Yeah, I'm not all that romantic. What I was using my beautiful journal for last year was that little bit of work I wanted to do when I was away from home. I did some essay attempts in an airplane on my way home from Seattle. I wrote drafts of several reader response blog posts while I was waiting for a family member who was having surgery. I thought I was making excellent use of time away from home.
And then I lost the journal.
Okay, I lost it in my office (it turned up a week or so ago) which is not that severe a loss and also speaks volumes about the state of my work environment. Nonetheless, the journal, and the work I had done with it, was as good as gone for...I don't even know how long. I don't know when I lost it. Hell, I didn't know I had lost it until I found it.
If You Want Real Romance, Get An IPad
Last summer, I got an iPad. I will spare you the details of my relationship with this thing, of my plan to one day have it contain my entire life. For our purposes, all I need to do is tell you about my iPad on retreat week.

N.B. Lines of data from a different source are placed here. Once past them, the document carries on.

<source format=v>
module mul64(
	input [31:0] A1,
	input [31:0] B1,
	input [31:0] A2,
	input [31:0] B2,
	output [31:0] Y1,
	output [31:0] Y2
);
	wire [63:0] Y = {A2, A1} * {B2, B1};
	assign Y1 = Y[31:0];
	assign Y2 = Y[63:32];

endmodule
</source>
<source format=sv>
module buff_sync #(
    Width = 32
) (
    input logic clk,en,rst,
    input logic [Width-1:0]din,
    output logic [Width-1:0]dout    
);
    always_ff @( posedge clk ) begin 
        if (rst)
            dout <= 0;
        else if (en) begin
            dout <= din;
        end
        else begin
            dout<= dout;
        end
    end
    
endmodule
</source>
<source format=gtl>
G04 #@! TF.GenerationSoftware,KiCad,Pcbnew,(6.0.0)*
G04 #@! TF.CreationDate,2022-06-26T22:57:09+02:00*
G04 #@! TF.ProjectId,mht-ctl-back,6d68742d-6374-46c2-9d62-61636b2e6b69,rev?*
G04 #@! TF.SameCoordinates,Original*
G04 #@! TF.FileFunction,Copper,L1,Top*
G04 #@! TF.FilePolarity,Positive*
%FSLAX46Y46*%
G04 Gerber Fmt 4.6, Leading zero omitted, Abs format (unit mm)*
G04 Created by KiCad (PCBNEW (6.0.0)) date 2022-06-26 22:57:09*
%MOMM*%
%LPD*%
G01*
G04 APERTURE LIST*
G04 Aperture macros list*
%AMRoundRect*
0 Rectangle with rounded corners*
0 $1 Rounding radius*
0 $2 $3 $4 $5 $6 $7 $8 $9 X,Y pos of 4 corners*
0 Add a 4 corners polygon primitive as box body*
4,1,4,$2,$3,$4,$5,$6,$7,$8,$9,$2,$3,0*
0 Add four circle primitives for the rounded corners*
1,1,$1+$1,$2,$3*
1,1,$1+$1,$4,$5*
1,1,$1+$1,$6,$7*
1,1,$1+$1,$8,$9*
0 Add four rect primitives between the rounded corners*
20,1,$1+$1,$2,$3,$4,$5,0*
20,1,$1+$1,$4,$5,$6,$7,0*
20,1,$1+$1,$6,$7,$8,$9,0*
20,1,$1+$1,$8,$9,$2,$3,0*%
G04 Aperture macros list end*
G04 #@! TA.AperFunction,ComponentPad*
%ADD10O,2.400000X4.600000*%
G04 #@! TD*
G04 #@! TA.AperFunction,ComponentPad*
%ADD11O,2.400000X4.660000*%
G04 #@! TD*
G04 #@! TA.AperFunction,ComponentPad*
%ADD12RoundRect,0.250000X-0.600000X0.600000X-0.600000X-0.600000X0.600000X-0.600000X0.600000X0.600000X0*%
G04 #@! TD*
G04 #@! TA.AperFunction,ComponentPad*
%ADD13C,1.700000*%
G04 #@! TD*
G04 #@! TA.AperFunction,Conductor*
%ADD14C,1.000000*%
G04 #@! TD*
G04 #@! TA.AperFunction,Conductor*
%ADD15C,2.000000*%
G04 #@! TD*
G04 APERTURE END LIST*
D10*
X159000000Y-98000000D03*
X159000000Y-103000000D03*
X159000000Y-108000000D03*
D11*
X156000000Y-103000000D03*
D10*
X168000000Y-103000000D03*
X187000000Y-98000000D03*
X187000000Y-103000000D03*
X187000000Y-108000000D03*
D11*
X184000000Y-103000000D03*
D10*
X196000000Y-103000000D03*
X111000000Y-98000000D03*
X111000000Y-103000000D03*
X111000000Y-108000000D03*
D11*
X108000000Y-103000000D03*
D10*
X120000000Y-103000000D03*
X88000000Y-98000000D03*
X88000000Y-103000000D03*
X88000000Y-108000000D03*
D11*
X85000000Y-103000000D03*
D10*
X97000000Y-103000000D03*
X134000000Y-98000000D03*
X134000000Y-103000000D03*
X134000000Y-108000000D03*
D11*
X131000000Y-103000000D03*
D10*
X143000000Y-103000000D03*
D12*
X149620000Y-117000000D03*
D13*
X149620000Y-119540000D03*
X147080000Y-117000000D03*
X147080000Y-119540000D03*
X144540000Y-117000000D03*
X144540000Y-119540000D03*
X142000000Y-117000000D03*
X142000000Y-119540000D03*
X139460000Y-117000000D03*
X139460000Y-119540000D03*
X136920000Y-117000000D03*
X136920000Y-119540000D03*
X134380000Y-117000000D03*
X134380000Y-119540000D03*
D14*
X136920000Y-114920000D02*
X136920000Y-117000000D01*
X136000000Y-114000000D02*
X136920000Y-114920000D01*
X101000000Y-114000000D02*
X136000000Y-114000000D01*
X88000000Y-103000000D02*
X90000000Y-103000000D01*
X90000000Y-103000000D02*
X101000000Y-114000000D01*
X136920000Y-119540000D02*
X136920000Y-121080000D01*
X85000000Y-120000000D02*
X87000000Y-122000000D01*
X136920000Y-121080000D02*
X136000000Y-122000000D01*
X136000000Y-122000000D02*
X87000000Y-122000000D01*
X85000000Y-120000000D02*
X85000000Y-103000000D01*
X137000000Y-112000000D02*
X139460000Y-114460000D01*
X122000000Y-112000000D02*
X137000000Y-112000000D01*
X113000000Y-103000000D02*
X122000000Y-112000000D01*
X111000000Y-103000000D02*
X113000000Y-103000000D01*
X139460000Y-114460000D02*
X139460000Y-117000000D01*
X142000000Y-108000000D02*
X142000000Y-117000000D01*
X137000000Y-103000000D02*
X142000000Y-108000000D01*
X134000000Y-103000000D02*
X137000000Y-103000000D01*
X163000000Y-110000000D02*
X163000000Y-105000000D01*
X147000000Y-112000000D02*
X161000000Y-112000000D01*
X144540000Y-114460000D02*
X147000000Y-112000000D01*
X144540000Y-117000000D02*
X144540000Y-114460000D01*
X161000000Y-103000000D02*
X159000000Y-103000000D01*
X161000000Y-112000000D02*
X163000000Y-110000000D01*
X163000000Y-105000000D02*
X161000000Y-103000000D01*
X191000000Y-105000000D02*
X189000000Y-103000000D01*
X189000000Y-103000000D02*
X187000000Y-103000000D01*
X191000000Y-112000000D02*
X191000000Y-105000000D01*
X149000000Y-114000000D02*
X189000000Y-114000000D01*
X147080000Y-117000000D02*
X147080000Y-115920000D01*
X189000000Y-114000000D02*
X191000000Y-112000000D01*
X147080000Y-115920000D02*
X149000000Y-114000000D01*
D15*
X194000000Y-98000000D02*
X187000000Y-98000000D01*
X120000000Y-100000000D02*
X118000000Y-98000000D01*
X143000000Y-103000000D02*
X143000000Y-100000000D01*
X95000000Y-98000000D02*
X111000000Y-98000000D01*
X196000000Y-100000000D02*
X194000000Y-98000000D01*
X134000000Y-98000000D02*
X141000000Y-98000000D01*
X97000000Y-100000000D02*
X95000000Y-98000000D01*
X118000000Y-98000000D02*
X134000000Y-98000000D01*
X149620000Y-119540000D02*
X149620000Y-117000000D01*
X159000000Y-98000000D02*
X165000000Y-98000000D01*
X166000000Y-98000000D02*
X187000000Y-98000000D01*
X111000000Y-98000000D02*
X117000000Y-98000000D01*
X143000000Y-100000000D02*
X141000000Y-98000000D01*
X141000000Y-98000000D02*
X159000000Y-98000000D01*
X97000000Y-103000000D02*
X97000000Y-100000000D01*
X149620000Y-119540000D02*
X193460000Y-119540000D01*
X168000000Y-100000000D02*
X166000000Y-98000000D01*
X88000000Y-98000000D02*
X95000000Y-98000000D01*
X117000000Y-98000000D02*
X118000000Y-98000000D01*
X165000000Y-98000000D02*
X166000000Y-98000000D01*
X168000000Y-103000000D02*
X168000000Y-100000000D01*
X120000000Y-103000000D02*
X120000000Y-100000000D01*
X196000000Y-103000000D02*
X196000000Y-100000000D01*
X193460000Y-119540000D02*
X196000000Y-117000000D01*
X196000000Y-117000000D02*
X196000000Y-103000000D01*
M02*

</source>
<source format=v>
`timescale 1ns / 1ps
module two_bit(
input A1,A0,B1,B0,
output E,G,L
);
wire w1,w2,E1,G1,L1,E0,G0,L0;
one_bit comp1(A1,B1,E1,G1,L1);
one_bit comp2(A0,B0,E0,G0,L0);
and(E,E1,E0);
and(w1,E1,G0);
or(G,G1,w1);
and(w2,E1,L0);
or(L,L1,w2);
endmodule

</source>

Yes, that's right. I'm still talking about my retreat week. The one that came at the beginning of January. It was just that good.

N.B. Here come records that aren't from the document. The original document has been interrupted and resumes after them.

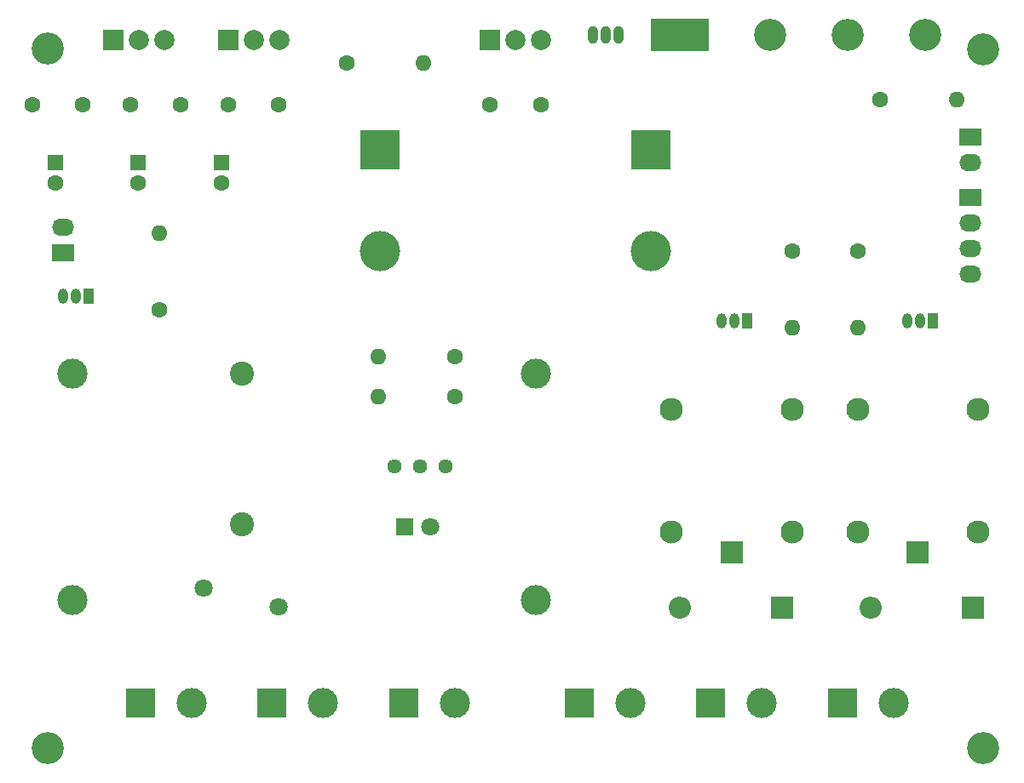
<source format=gbr>
G04 #@! TF.GenerationSoftware,KiCad,Pcbnew,(5.1.7)-1*
G04 #@! TF.CreationDate,2020-11-04T12:53:53+01:00*
G04 #@! TF.ProjectId,PSU,5053552e-6b69-4636-9164-5f7063625858,rev?*
G04 #@! TF.SameCoordinates,Original*
G04 #@! TF.FileFunction,Soldermask,Top*
G04 #@! TF.FilePolarity,Negative*
%FSLAX46Y46*%
G04 Gerber Fmt 4.6, Leading zero omitted, Abs format (unit mm)*
G04 Created by KiCad (PCBNEW (5.1.7)-1) date 2020-11-04 12:53:53*
%MOMM*%
%LPD*%
G01*
G04 APERTURE LIST*
%ADD10O,1.000000X1.800000*%
%ADD11O,1.600000X1.600000*%
%ADD12C,1.600000*%
%ADD13R,1.000000X1.500000*%
%ADD14O,1.000000X1.500000*%
%ADD15O,2.200000X1.700000*%
%ADD16R,2.200000X1.700000*%
%ADD17C,2.000000*%
%ADD18R,2.000000X2.000000*%
%ADD19R,1.600000X1.600000*%
%ADD20C,3.200000*%
%ADD21C,1.440000*%
%ADD22C,1.800000*%
%ADD23C,2.300000*%
%ADD24R,2.300000X2.300000*%
%ADD25C,3.000000*%
%ADD26R,3.000000X3.000000*%
%ADD27R,1.800000X1.800000*%
%ADD28O,2.200000X2.200000*%
%ADD29R,2.200000X2.200000*%
%ADD30R,3.200000X3.200000*%
%ADD31C,4.000000*%
%ADD32R,4.000000X4.000000*%
%ADD33C,2.400000*%
G04 APERTURE END LIST*
D10*
X156710000Y-39000000D03*
X157980000Y-39000000D03*
X159250000Y-39000000D03*
D11*
X113600000Y-58780000D03*
D12*
X113600000Y-66400000D03*
D13*
X106600000Y-65000000D03*
D14*
X104060000Y-65000000D03*
X105330000Y-65000000D03*
D15*
X104000000Y-58130000D03*
D16*
X104000000Y-60670000D03*
D17*
X125580000Y-39500000D03*
X123040000Y-39500000D03*
D18*
X120500000Y-39500000D03*
D11*
X192870000Y-45500000D03*
D12*
X185250000Y-45500000D03*
D15*
X194250000Y-51770000D03*
D16*
X194250000Y-49230000D03*
D15*
X194250000Y-62810000D03*
X194250000Y-60270000D03*
X194250000Y-57730000D03*
D16*
X194250000Y-55190000D03*
D12*
X106000000Y-46000000D03*
X101000000Y-46000000D03*
X103250000Y-53750000D03*
D19*
X103250000Y-51750000D03*
D12*
X115750000Y-46000000D03*
X110750000Y-46000000D03*
X125500000Y-46000000D03*
X120500000Y-46000000D03*
X111500000Y-53750000D03*
D19*
X111500000Y-51750000D03*
D12*
X119750000Y-53750000D03*
D19*
X119750000Y-51750000D03*
D12*
X146500000Y-46000000D03*
X151500000Y-46000000D03*
D17*
X114080000Y-39500000D03*
X111540000Y-39500000D03*
D18*
X109000000Y-39500000D03*
D20*
X195500000Y-110000000D03*
X195500000Y-40500000D03*
X102500000Y-40400000D03*
X102500000Y-110000000D03*
D17*
X151500000Y-39500000D03*
X148960000Y-39500000D03*
D18*
X146420000Y-39500000D03*
D21*
X142080000Y-82000000D03*
X139540000Y-82000000D03*
X137000000Y-82000000D03*
D22*
X125500000Y-95900000D03*
X118000000Y-94100000D03*
D23*
X183000000Y-76300000D03*
X195000000Y-76300000D03*
X183000000Y-88500000D03*
X195000000Y-88500000D03*
D24*
X189000000Y-90500000D03*
D23*
X164500000Y-76300000D03*
X176500000Y-76300000D03*
X164500000Y-88500000D03*
X176500000Y-88500000D03*
D24*
X170500000Y-90500000D03*
D11*
X135380000Y-71000000D03*
D12*
X143000000Y-71000000D03*
D11*
X135380000Y-75000000D03*
D12*
X143000000Y-75000000D03*
D11*
X183000000Y-68120000D03*
D12*
X183000000Y-60500000D03*
D11*
X176500000Y-68120000D03*
D12*
X176500000Y-60500000D03*
D11*
X139870000Y-41800000D03*
D12*
X132250000Y-41800000D03*
D13*
X190500000Y-67500000D03*
D14*
X187960000Y-67500000D03*
X189230000Y-67500000D03*
D13*
X172000000Y-67500000D03*
D14*
X169460000Y-67500000D03*
X170730000Y-67500000D03*
D25*
X186580000Y-105500000D03*
D26*
X181500000Y-105500000D03*
D25*
X173507379Y-105500000D03*
D26*
X168427379Y-105500000D03*
D25*
X129902619Y-105500000D03*
D26*
X124822619Y-105500000D03*
D25*
X116830000Y-105500000D03*
D26*
X111750000Y-105500000D03*
D25*
X142975238Y-105500000D03*
D26*
X137895238Y-105500000D03*
D25*
X160434760Y-105500000D03*
D26*
X155354760Y-105500000D03*
D25*
X151000000Y-95250000D03*
X151000000Y-72750000D03*
X105000000Y-95250000D03*
X105000000Y-72750000D03*
D22*
X140540000Y-88000000D03*
D27*
X138000000Y-88000000D03*
D28*
X184340000Y-96000000D03*
D29*
X194500000Y-96000000D03*
D28*
X165340000Y-96000000D03*
D29*
X175500000Y-96000000D03*
D30*
X166600000Y-39000000D03*
D20*
X174300000Y-39000000D03*
X182000000Y-39000000D03*
X189700000Y-39000000D03*
D30*
X164060000Y-39000000D03*
D31*
X162500000Y-60500000D03*
D32*
X162500000Y-50500000D03*
D31*
X135500000Y-60500000D03*
D32*
X135500000Y-50500000D03*
D33*
X121800000Y-87700000D03*
X121800000Y-72700000D03*
M02*

</source>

The beauty of the iPad is that it connects you to the Internet, which, you must admit, a journal does not. In January I underpainted some blog posts directly into my blog. Instead of having to copy them over from a traditional journal after I got home, all I had to do was edit them. Marketing ideas...submission plans...story ideas...I e-mailed them to my laptop, which is where all those things are stored. No transcribing them from a paper and pen journal onto the laptop. I cut and past from the e-mails. Cut and past...faster!!!
Whatever you do with a journal is left stuck in the journal. With an iPad, you can do something with whatever you do. And I haven't even looked into using the Pages feature. Though I didn't care for Notes.
Yes, if you're very patient and have very little or supple fingers you can do this with your phone.
In addition to the things this iPad can do that the journal can't, I've had it for seven months. It's barely out of my sight. I do not lose it, because I use it for more than I used that journal for.
I love tech. What more can I do with this thing?
I take my Samsung tablet (equivalent of an iPad) to exercise boot camp, get a wireless connexion to YouTube where I have a "Boot Camp" playlist of songs, then make a wireless connection to an ION brand loudspeaker, and voila! I'm able to inflict my 1970s rock songs on my boot camp classmates.
ReplyDeleteI feel sorry for earlier generations that didn't have such technical marvels, but I suppose they had some wonderful things that we don't have. Gramsci's quote, "The challenge of modernity is to live without illusions and without becoming disillusioned" comes to mind, though I'm not sure why....
"I feel sorry for earlier generations that didn't have such technical marvels, but I suppose they had some wonderful things that we don't have." I don't know what those things would be.